I wanted to plead temporary insanity, be dragged away muttering the ingredients to banana nut bread, because I’d just spilled the beans and the goo was so thick, it oozed into my lap. I blinked and I was still in Starbucks. “What do you need to know?”
“She’s using me, isn’t she? Digging for info on the PSA? Getting me to snoop? Hey, don’t get me wrong, Jane, I’d do it if I thought that there was dirt to dig on Cheney or the adoptions weren’t legit. But there’s nothing I have seen. Oh, you don’t need to say it. Petra’s just using me.

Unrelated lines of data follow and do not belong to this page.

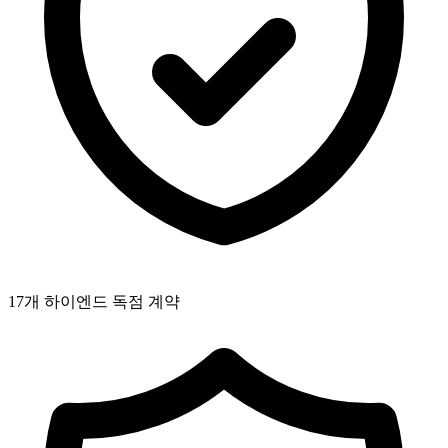
17개 하이엔드 독점 계약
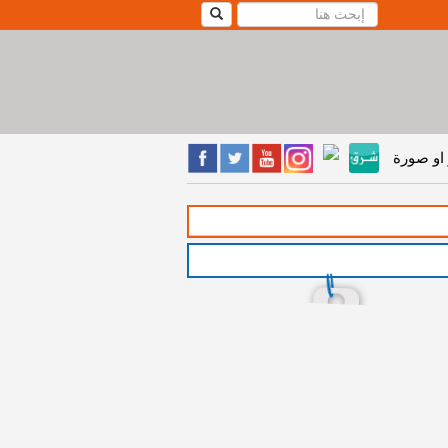
او صورة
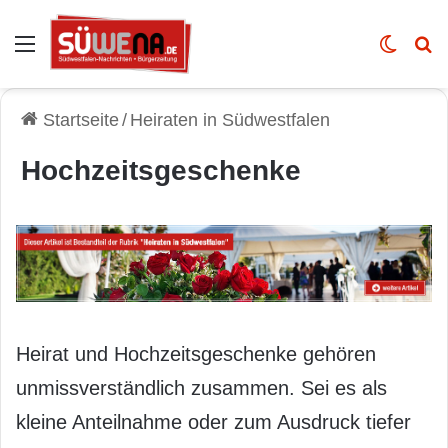
Auswahl
Skin u
Vo
Startseite
/
Heiraten in Südwestfalen
Hochzeitsgeschenke
Heirat und Hochzeitsgeschenke gehören
unmissverständlich zusammen. Sei es als
kleine Anteilnahme oder zum Ausdruck tiefer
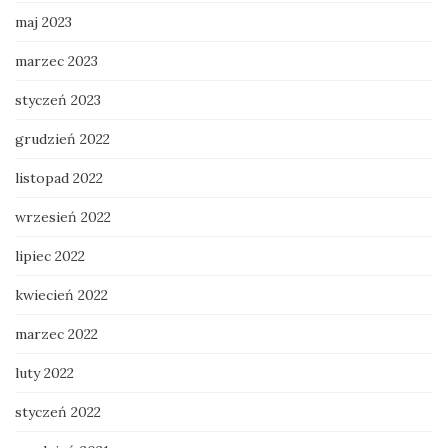
maj 2023
marzec 2023
styczeń 2023
grudzień 2022
listopad 2022
wrzesień 2022
lipiec 2022
kwiecień 2022
marzec 2022
luty 2022
styczeń 2022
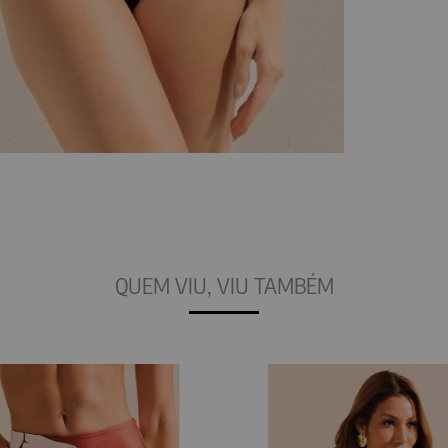
QUEM VIU, VIU TAMBÉM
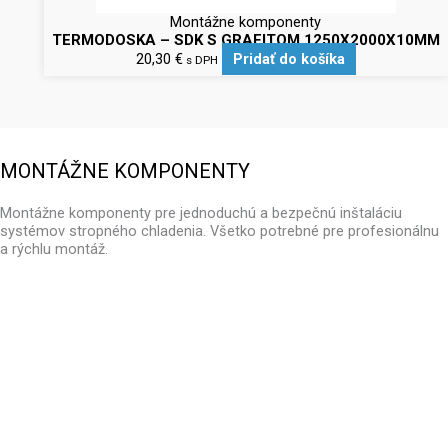
Montážne komponenty
TERMODOSKA – SDK S GRAFITOM 1250X2000X10MM
20,30
€
Pridať do košíka
s DPH
MONTÁŽNE KOMPONENTY
Montážne komponenty pre jednoduchú a bezpečnú inštaláciu
systémov stropného chladenia. Všetko potrebné pre profesionálnu
a rýchlu montáž.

It’s true, I can see it in your eyes. What an easy con I’ve been.”
“Carl, don’t be a brainless twit.”
“Could I be more of a jerk than I alread
y am?” He slapped a hand on the table. “Petra was the first woman to ever look at me like she does. I’m a dork. I fall over myself when I’m with women unless I’ve got this dumb reporter’s notebook in my hands. You want to know what’s ironic? The first time I felt like this in my whole stinking life, and I had to do it with someone who saw me as a big fat sucker. I’m usually the one who uses women, but forget that. Petra flirted and I gobbled it up. Just so I’d look into the PSA.”
He started to get up, but no way was I going to let him go.
“Stop it. Drop it. Listen up.” I pulled his arm this time. Good and hard, too. He wasn’t leaving Starbucks until we straightened this out. “I’ve seen her looking at you when you were not looking at her. You can’t fake that gooey glow in her eyes. The girl likes you. So stop being a jerk on this, will you?”
“You think she does?” A glint? Anticipation to know? I had to fuel it.
“I know that look, my friend. I don’t know everything that happened to Petra or what the entire situation is—I just learned about it—but let me tell you something. I know love. I’ve been in love. I’ve seen it on the faces of couples I’ve married, seen it on the faces of those who are afraid to take that step. You cannot pretend to be in love, or the beginnings of it, as Petra is with you.”
“Why didn’t she tell me? Why did she tell you?” He stood, looked me up and down and not in a good way, and you know what I mean. I thought he was going to try to leave, but then he shook his head. “Get you more coffee? Anything? You ate that muffin pretty quick.”
I shook my head. Of course I ate it in three bites. Which made sense at the time since with a muffin in my mouth there was less chance of me saying more stupid things. “I’m a minister. People trust me. Here’s a news flash, Mr. Reporter. Why don’t you see if she’ll tell you her whole story, everything she told me? Don’t blurt it out over the cell phone or in a public place, but just the two of you alone. Talking. Ask her why she’s really here in Las Vegas.”